Wouldn't it be better to store them in an array and write a simple lookup function ?
@lastchance, using a container as part of a memorization algorithm lookup table is mentioned in the recursion lesson at Learn C++ I linked earlier. Using a static in-function std::vector instead of a global regular array.
My comment about slow and laggy is predicated on creating a Fibonacci recursion function, the way beginners would be taught to write the function, that is simple but time-wise inefficient:
1 2 3 4 5 6
int fibonacci(int count)
{
if (count == 0) return 0;
if (count == 1) return 1;
return fibonacci(count-1) + fibonacci(count-2);
}
Mmm, well you can get the Fibonacci numbers directly without either iteration or recursion anyway. But any recursive algorithm with an R-value of 2 or above ought to shout "try memoisation".
But I hope that the OP will return to tell us the outcome of his compiling/linking on a mac.
I guess Fibonacci numbers have been calculated zillion or more times.
Wouldn't it be better to store them in an array and write a simple lookup function ?
Yes. Small tables for factorials, fibs, the first few primes, and so on are the right way to do it in real code.
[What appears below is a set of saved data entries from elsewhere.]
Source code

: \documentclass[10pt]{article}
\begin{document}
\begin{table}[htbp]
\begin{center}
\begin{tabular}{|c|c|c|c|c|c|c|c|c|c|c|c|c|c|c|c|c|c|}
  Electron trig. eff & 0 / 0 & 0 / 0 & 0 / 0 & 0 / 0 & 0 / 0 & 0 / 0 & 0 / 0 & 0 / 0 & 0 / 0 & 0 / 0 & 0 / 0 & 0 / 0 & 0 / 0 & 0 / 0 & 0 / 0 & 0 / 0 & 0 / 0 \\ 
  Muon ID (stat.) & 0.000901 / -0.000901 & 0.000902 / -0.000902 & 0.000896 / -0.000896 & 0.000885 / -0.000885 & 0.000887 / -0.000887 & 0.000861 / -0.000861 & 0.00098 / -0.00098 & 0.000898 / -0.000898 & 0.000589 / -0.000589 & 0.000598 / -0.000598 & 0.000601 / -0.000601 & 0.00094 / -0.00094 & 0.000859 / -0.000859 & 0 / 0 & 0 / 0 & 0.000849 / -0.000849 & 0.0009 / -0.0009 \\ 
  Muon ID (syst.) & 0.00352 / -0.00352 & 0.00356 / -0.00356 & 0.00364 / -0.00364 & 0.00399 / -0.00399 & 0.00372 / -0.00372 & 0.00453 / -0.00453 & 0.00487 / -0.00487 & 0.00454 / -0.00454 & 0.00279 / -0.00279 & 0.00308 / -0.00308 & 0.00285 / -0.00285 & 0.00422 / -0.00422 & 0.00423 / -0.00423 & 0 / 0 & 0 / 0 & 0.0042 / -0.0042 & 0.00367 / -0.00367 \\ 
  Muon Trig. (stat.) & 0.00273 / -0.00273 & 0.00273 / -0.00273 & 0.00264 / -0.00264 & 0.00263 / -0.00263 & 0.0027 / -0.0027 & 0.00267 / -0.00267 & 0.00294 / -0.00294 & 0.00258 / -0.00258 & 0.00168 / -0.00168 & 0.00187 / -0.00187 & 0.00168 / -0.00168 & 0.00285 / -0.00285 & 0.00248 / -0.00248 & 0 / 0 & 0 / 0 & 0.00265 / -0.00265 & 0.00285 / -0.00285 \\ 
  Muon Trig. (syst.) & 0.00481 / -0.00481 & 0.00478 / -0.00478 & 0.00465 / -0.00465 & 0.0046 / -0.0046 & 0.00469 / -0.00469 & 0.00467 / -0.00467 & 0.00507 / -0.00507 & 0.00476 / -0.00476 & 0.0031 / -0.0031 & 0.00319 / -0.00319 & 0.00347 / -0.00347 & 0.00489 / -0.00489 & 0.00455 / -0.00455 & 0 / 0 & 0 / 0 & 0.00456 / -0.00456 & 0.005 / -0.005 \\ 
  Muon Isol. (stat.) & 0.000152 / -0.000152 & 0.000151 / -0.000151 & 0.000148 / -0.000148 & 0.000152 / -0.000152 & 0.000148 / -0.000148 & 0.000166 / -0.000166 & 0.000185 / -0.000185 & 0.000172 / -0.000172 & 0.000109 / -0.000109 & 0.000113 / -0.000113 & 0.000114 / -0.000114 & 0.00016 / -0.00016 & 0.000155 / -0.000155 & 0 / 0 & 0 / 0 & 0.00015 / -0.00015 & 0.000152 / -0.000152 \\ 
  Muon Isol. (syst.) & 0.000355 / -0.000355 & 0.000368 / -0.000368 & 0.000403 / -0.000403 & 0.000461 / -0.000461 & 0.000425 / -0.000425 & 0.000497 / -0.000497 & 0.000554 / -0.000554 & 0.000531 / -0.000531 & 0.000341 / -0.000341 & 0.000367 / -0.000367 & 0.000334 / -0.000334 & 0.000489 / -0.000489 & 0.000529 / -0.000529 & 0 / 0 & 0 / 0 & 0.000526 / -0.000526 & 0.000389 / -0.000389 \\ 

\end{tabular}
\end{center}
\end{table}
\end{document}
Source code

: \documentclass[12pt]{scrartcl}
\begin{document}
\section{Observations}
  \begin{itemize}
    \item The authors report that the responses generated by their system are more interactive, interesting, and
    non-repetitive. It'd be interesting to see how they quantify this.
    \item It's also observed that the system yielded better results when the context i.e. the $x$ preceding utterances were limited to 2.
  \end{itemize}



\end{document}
This isn't real code, though. This is a school exercise to learn about recursion. Lookup tables is a topic for another day, if they bother to cover it. Professors tend to gloss of the whole concept, convincing students that when they go to work the best way to get a value is to compute it every time rather than just have it and use it. The student often has to learn this on the job, after an experienced peer points out the idiocy of doing anything the school way.
I argue that there is no need for a function. table[value] is fine. If value is unsafe, then I guess the function can validate it and return the value.
I compiled and ran @OP's program using terminal on my macbook without any problems.
The .cpp file was in an arbitrary directory. Both versions of the g++ command produce the same successful result. The a.out file appears in that same directory and is executed via the same terminal instance.
I doubt whether the g++ version has much to do with the problem.
g++ --version
Configured with: --prefix=/Applications/Xcode.app/Contents/Developer/usr --with-gxx-include-dir=/Applications/Xcode.app/Contents/Developer/Platforms/MacOSX.platform/Developer/SDKs/MacOSX.sdk/usr/include/c++/4.2.1
Apple clang version 13.0.0 (clang-1300.0.29.3)
Target: x86_64-apple-darwin20.6.0
Thread model: posix
InstalledDir: /Applications/Xcode.app/Contents/Developer/Toolchains/XcodeDefault.xctoolchain/usr/bin
g++ might not be running because command line tools have not been installed.